To leave the EU was to undercut 70 years of consensus building across what was once a constantly warring continent. Britain had prospered as a member of the union. London was rapidly becoming its financial center. But rural voters were persuaded that their country was no longer truly independent.
Both Labour and Tory parties were split on the issue and a two-year stalemate resulted, destroying the public’s confidence in Parliament’s ability to act.
You have free articles remaining.
It was a situation ripe for exploitation and into it stepped the usual opportunists, notably Boris Johnson, an amusing slacker with a disordered mop of yellow hair and a penchant for making things up.
Simply put, voters in the United Kingdom elect members of parliament who are members of political parties. There are customarily two principal groups: usually the Tories and one other; over the years, Whigs, Liberal Democrats, Labour, etc. The dominant party selects a prime minister who then sets up a cabinet which functions as the executive branch.
What we have seen over the past weeks is the ascendancy of Johnson, a man few trusted, as prime minister. He was not elected by popular vote but by 66% of Tory Party members. In this role he appears to have tried taking personal control, counting on party loyalty to give him cover.
It didn’t work. In a rare show of independence, a significant number of establishment Tories put country above party and, in four straight votes, frustrated his obvious plan to effect a no-deal Brexit.
Now parliament is in a forced recess and Boris is working to regroup. It isn’t over yet, but actions thus far have given Britain’s system of parliamentary government its biggest jolt in two centuries and citizens are alarmed.
What is one to make of this? How to account for the rise of would-be dictators in one democracy after another, ours included? Is it the failure of capitalism to deliver its benefits equitably? The pressure of rising populations on the move? A human inability to accept diversity?
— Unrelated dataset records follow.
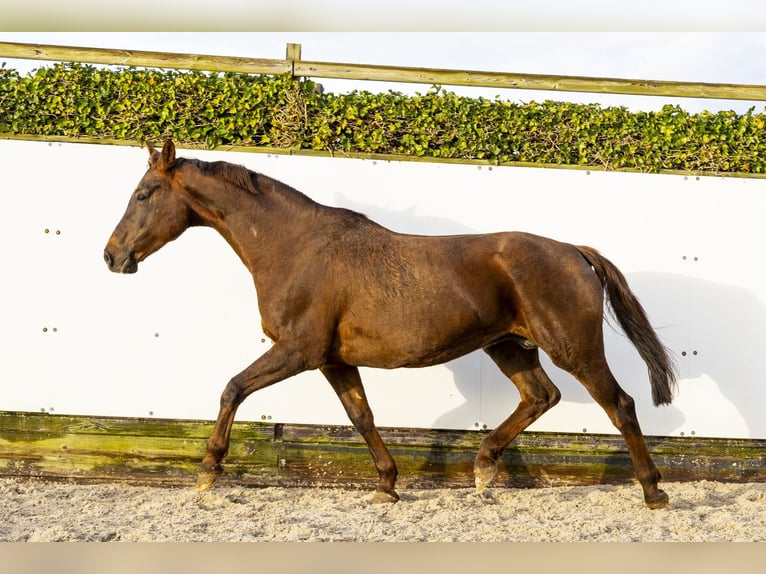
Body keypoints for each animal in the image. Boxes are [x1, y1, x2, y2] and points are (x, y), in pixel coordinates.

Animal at [103, 142, 680, 510]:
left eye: (144, 193)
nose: (112, 256)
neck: (295, 246)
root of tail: (574, 252)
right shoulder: (333, 360)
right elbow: (361, 417)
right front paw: (386, 485)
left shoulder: (298, 350)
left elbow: (233, 388)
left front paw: (207, 472)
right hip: (508, 346)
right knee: (541, 396)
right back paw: (483, 468)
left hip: (573, 347)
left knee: (620, 404)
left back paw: (654, 492)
Or is it an unnerving awareness that we are well into the Anthropocene, a period in which humans are altering every aspect of life on earth: one that scientists suspect may amount to the world’s Sixth Extinction?
Is the pressure of our burgeoning population having an adverse effect on other life forms: steadily eliminating most species, destroying vegetation, raising ocean levels, and, as we have observed recently, messing up the weather?